*** Opening INPUT RECORDS ***

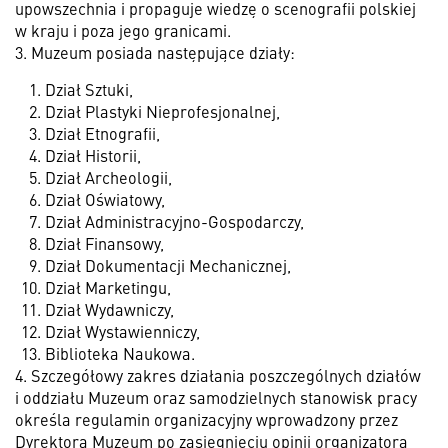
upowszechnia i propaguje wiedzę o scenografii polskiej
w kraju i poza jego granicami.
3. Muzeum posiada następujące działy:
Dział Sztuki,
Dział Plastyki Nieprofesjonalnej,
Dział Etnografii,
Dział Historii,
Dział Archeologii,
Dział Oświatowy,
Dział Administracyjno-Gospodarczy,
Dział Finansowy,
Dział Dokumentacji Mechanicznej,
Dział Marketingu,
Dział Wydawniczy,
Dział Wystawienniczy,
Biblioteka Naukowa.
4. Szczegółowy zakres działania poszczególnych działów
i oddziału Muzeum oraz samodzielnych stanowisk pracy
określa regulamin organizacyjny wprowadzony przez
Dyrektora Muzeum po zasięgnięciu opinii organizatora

*** Closing INPUT RECORDS ***
*** Opening INPUT RECORDS ***

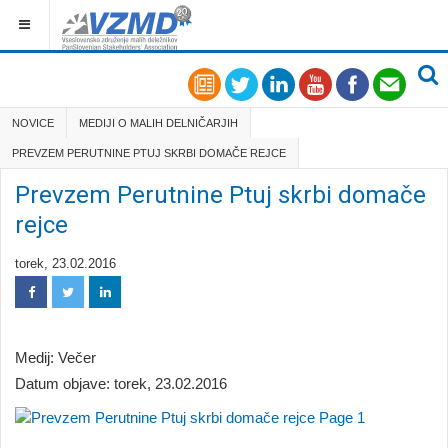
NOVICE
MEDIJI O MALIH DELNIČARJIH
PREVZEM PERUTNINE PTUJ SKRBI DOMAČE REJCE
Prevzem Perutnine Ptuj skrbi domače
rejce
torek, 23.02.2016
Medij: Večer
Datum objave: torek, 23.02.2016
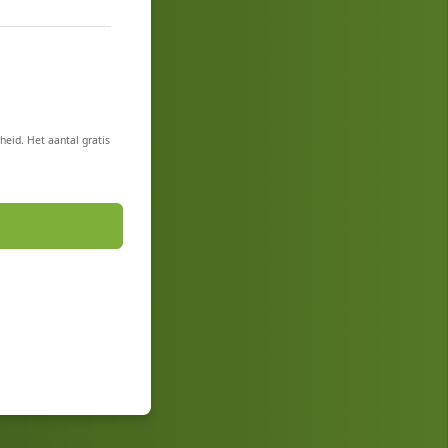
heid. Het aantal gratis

*** Closing INPUT RECORDS ***

- _WORK TO BE COMPLETED_
Retype only the lines above from the one with "MEDIJI O MALIH DELNIČARJIH" through the one with "heid. Het aantal gratis", exactly and with both ends. Images stay out.

- _COMPLETED EXERCISE_
MEDIJI O MALIH DELNIČARJIH
PREVZEM PERUTNINE PTUJ SKRBI DOMAČE REJCE
Prevzem Perutnine Ptuj skrbi domače
rejce
torek, 23.02.2016
Medij: Večer
Datum objave: torek, 23.02.2016
heid. Het aantal gratis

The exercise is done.